Caffeine would prove to be similarly exhilarating, and devastating. I felt like I could lift houses and write entire manuscripts in a matter of hours. And then came the crash, which would render me dazed and paranoid, like Renfield eating flies in the asylum, waiting for his dark master to return.
One night in February, my then-boyfriend and I stayed out until sunrise. It was a beautiful rave, but the surge of shirtless bodies set off the usual Auschwitz oven flashbacks. He was crashing with me, in my studio, and wanted to bring someone home, who clearly wasn’t into me. I had officially been up for 24 hours, and hadn’t eaten in ten. I thought a coffee would perk me up for the coming shenanigans.
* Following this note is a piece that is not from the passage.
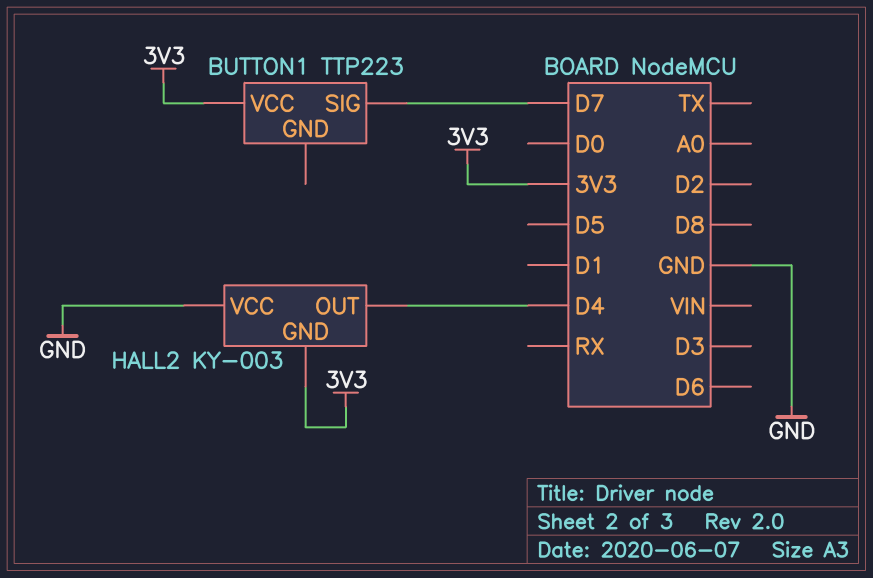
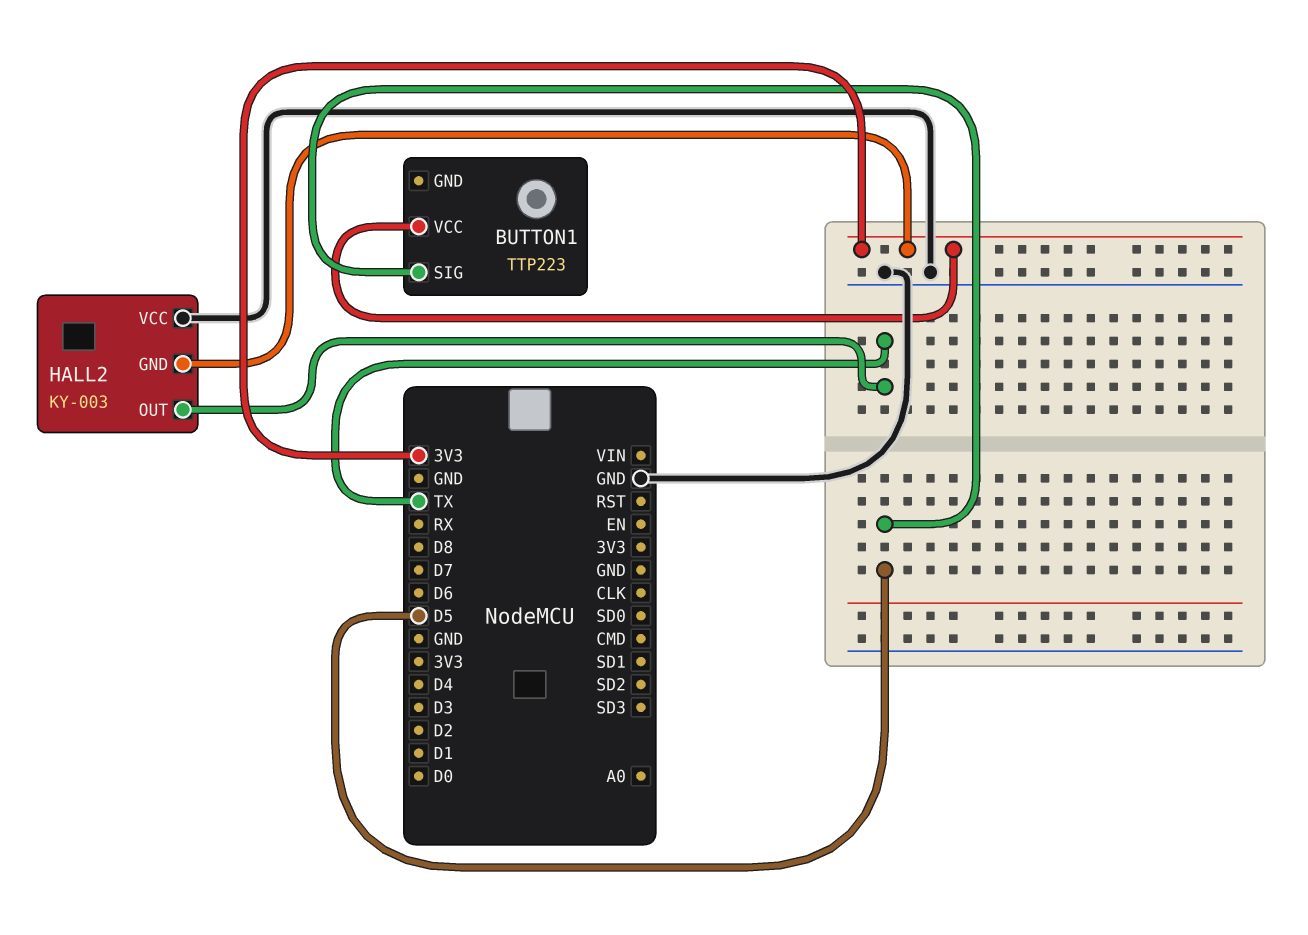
BUTTON1 pin SIG: D7 -> D5
HALL2 pin OUT: D4 -> TX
Nobody ever taught me how to take care of myself. And so I more or less ended up in a fugue state, between sleeping and waking, watching two other men make love in my bed, like Diane Keaton at the beach house in Annie Hall. Eventually, they cut it short, and someone had to fetch me a bagel. I swore never again: to the drugs, the circuit parties, sordid sex, and to coffee.
7.
In the spring, I flew to Croatia, to meet my friends Henry and Lulu. I booked through Lufthansa, which I’ve long considered to be the pinnacle of elegance. But the flights were licensed through Austrian Airlines, those bastards, whose service can only be described as anti-Semitic. We were herded through the airport like mules. On the flight, when you opened the air conditioning valves, nothing came out. It was like a mummy movie, when they creak open the sarcophagus and dust spews out.
At the Croatian airport, I was stopped by four stunning lady security officers, who looked like they came out of a Fascist-Chic spread in Vogue. They know about the acid I stashed in the Tylenol bottle, I thought, it’s over. But they let me through. I called my dad from the cab, and we talked in Hebrew. “Better switch to English,” he said, “they haven’t had Jews in that country for seventy years.”
I got to Split, where I rolled my luggage over cobblestones, through charmed alleys, great and powerful cats watching my every turn. And there, at a café that looked like an old set from Roman Holiday, sat Lulu and Henry, enjoying an afternoon espresso.
It’s rare that I can afford airfare for a trip, or enjoy myself once I’ve arrived. I hadn’t seen my friends in months, and in this country I knew nothing about, none of the old rules applied. I sat down, crossed my legs and ordered one for myself, feeling like Bruce Willis in Hudson Hawk. I could handle it. I didn’t have to be afraid of myself.
8.
Without cultivated intention, all discoveries become mundanities. Over the last month, I’ve had an iced Americano—single shot, so that I don’t turn into the mom from Shameless—every day. I fear that the magic is gone, and when next I see my brother, he’ll have scored the final victory.
Lulu and I laugh when we talk about eating in Manhattan, recalling how many times I’d be caught eating Whole Foods sushi above a trashcan on 14th street, running late for something I deemed important. I don’t want to do this to coffee, not when it’s still precious. It has only just arrived into consciousness, and should not be rushed back out into the blind spot, flattened as all things are by addiction and repetition. It deserves a languid morning, a table at the corner, a pastry shaped by a pornographically hot chef, and the time to sip it down, without fear of mania, observing the rustle of the trees and the drool of a sleeping dog.